*** Entries supplied ***

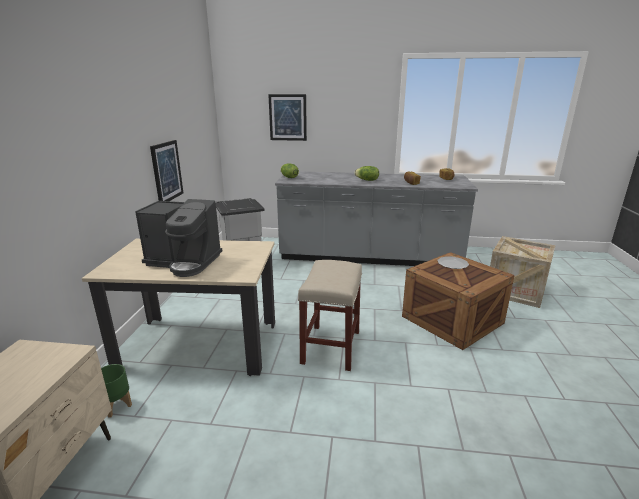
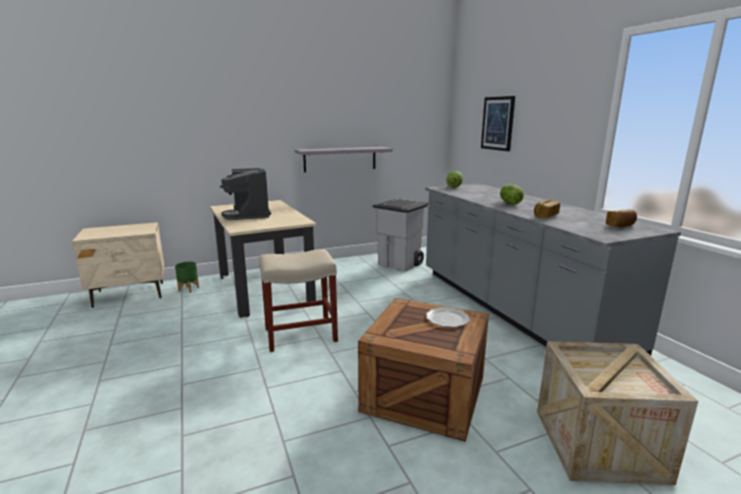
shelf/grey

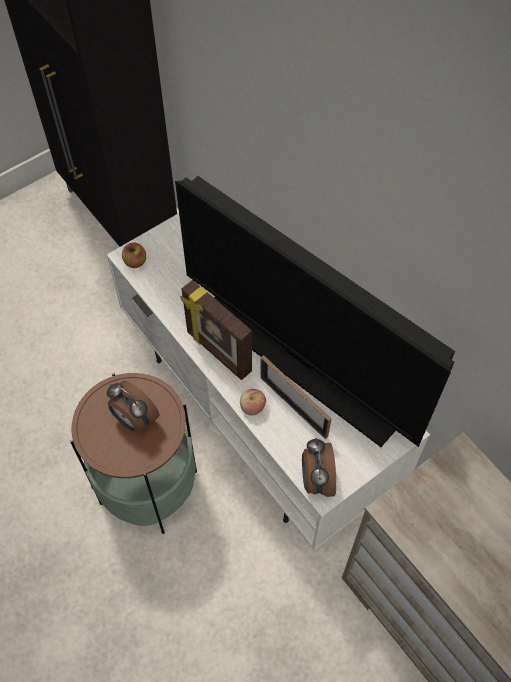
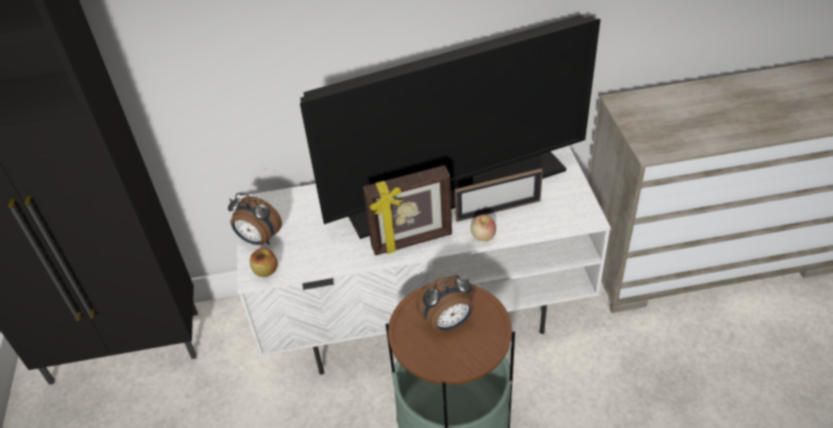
alarm clock (1st from left)

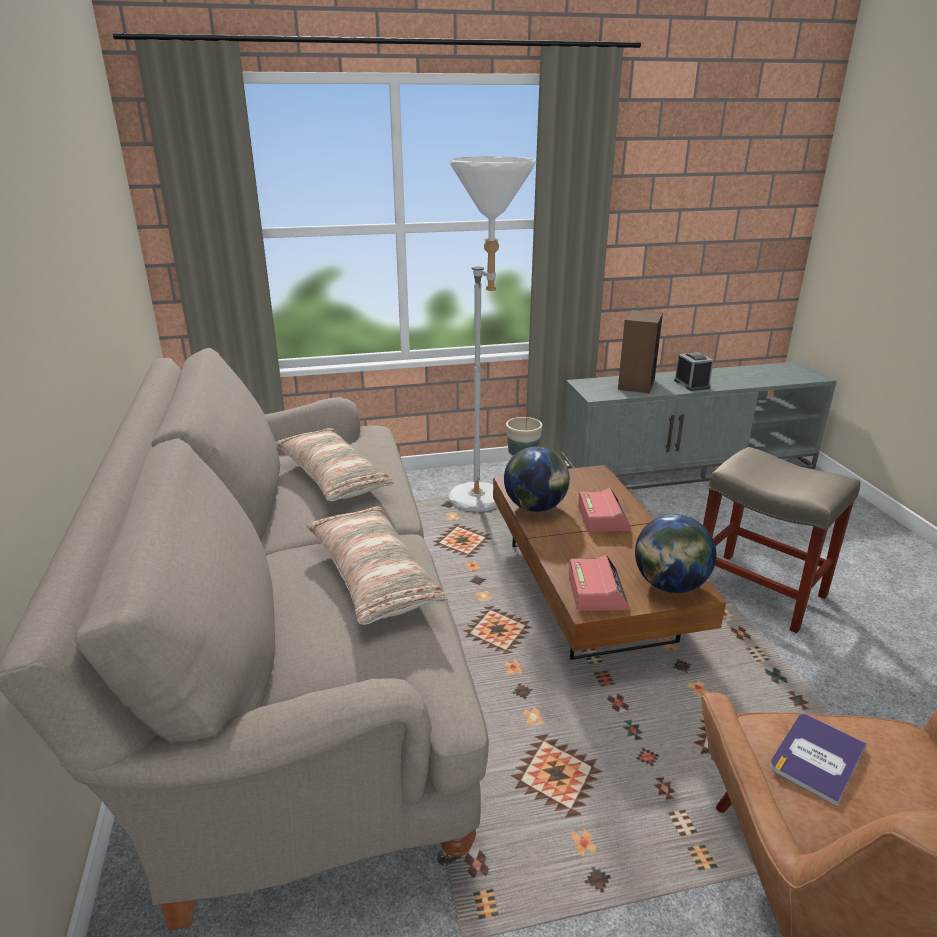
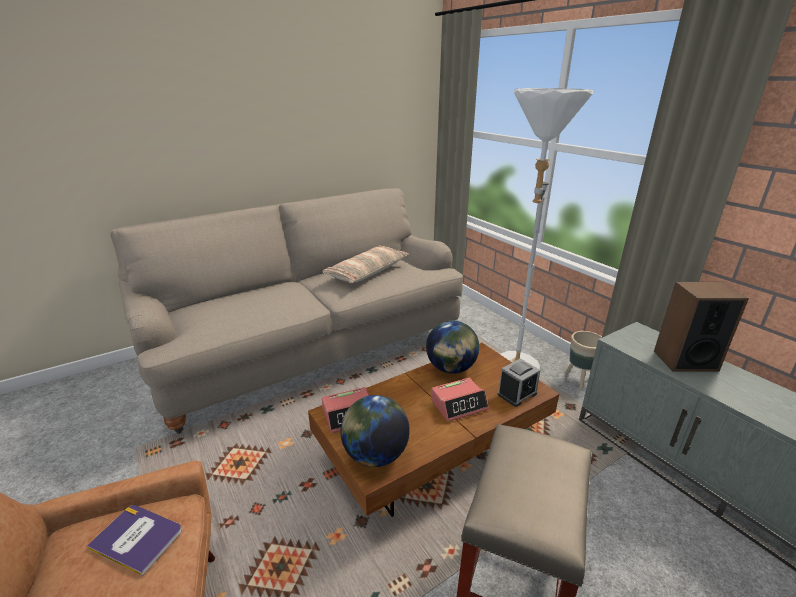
alarm clock (3rd from left)
pillow (2nd from left in the first image)

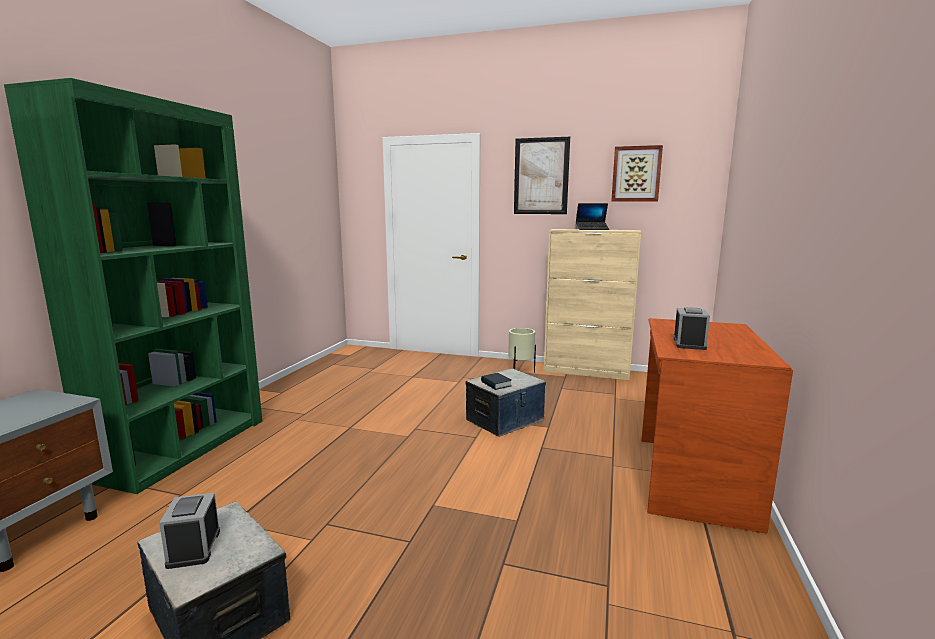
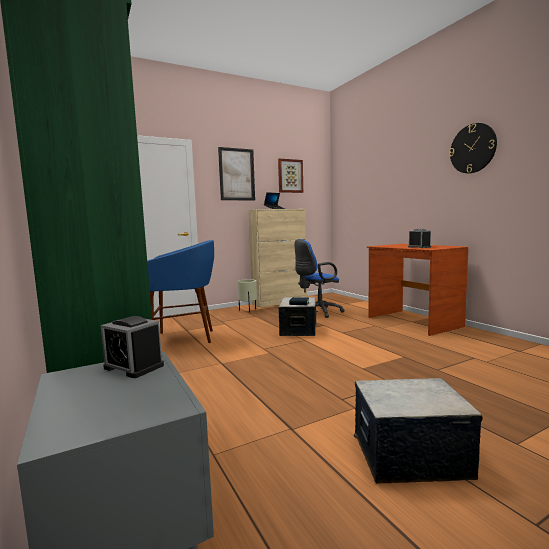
alarm clock (1st from left)
stool/blue
office chair/blue
wall clock

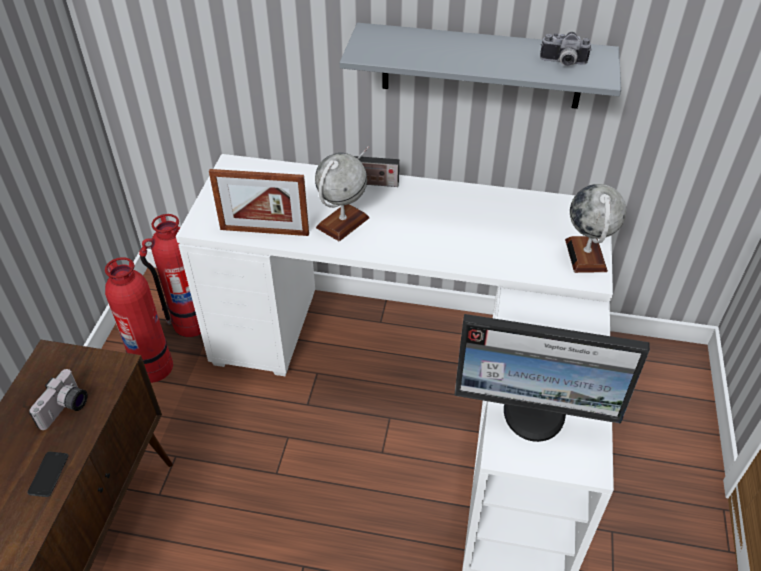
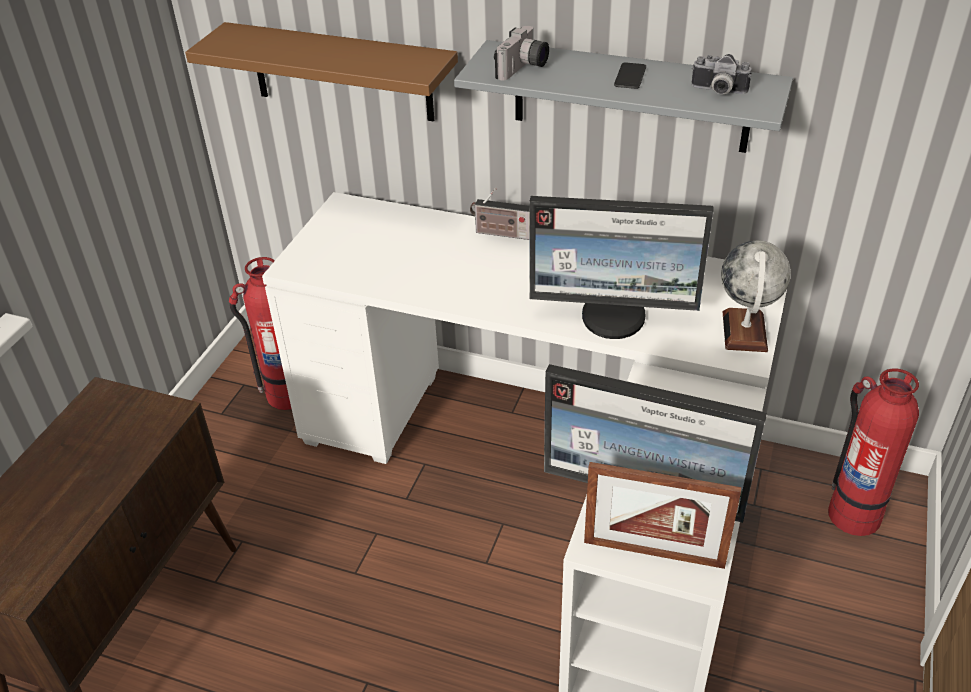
shelf/brown
photo camera (1st from left)
monitor (1st from left)
picture frame
phone
fire extinguisher (2nd from left)
globe (1st from left in the first image)

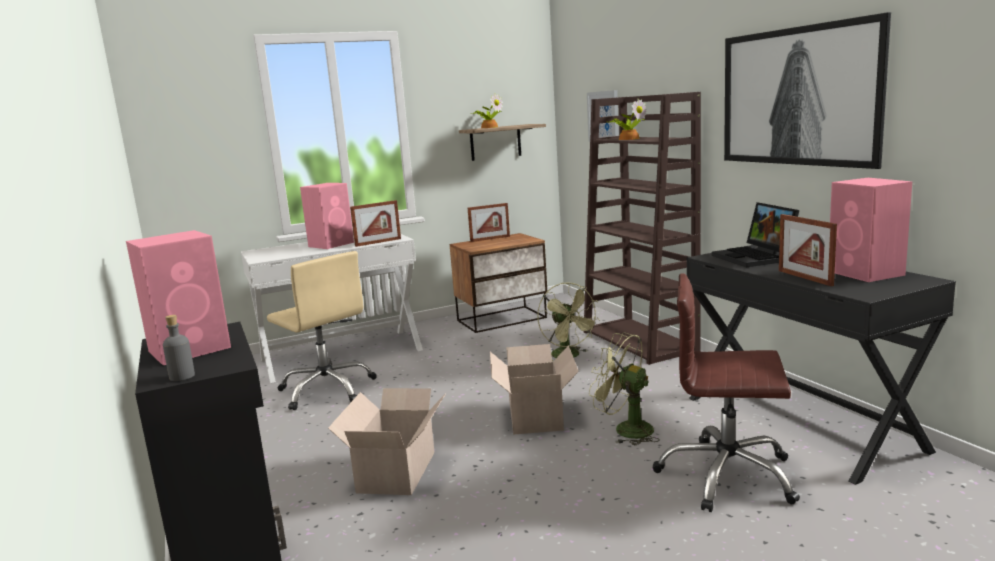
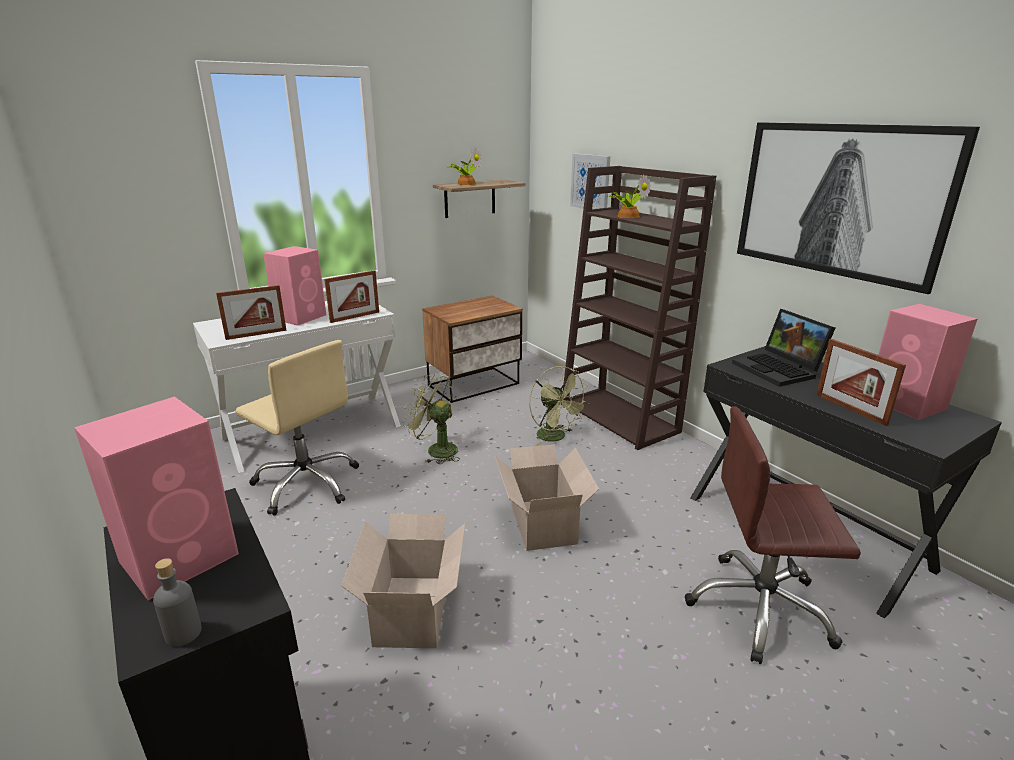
picture frame (1st from left)
fan/green (1st from left)

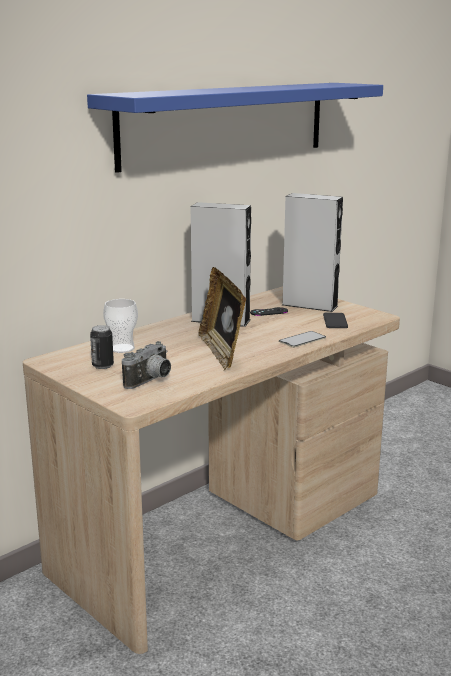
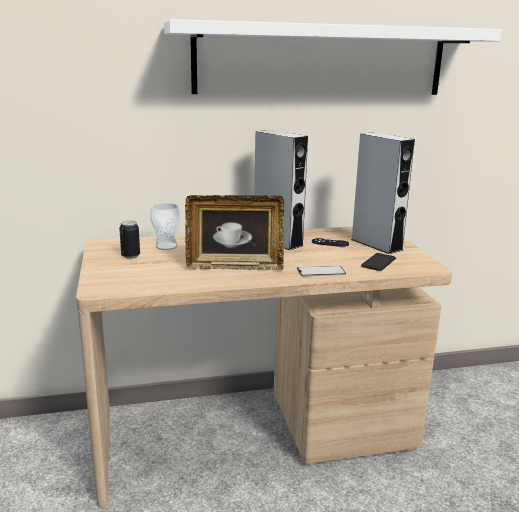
shelf/white
picture frame
photo camera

*** End of Entries supplied ***

**Work request:** Please restate the lines above exactly, starting at the first line of the data and stopping at the line containing "fire extinguisher (2nd from left)", which is included. Omit pictures.

**Solved exercise:**
shelf/grey

alarm clock (1st from left)

alarm clock (3rd from left)
pillow (2nd from left in the first image)

alarm clock (1st from left)
stool/blue
office chair/blue
wall clock

shelf/brown
photo camera (1st from left)
monitor (1st from left)
picture frame
phone
fire extinguisher (2nd from left)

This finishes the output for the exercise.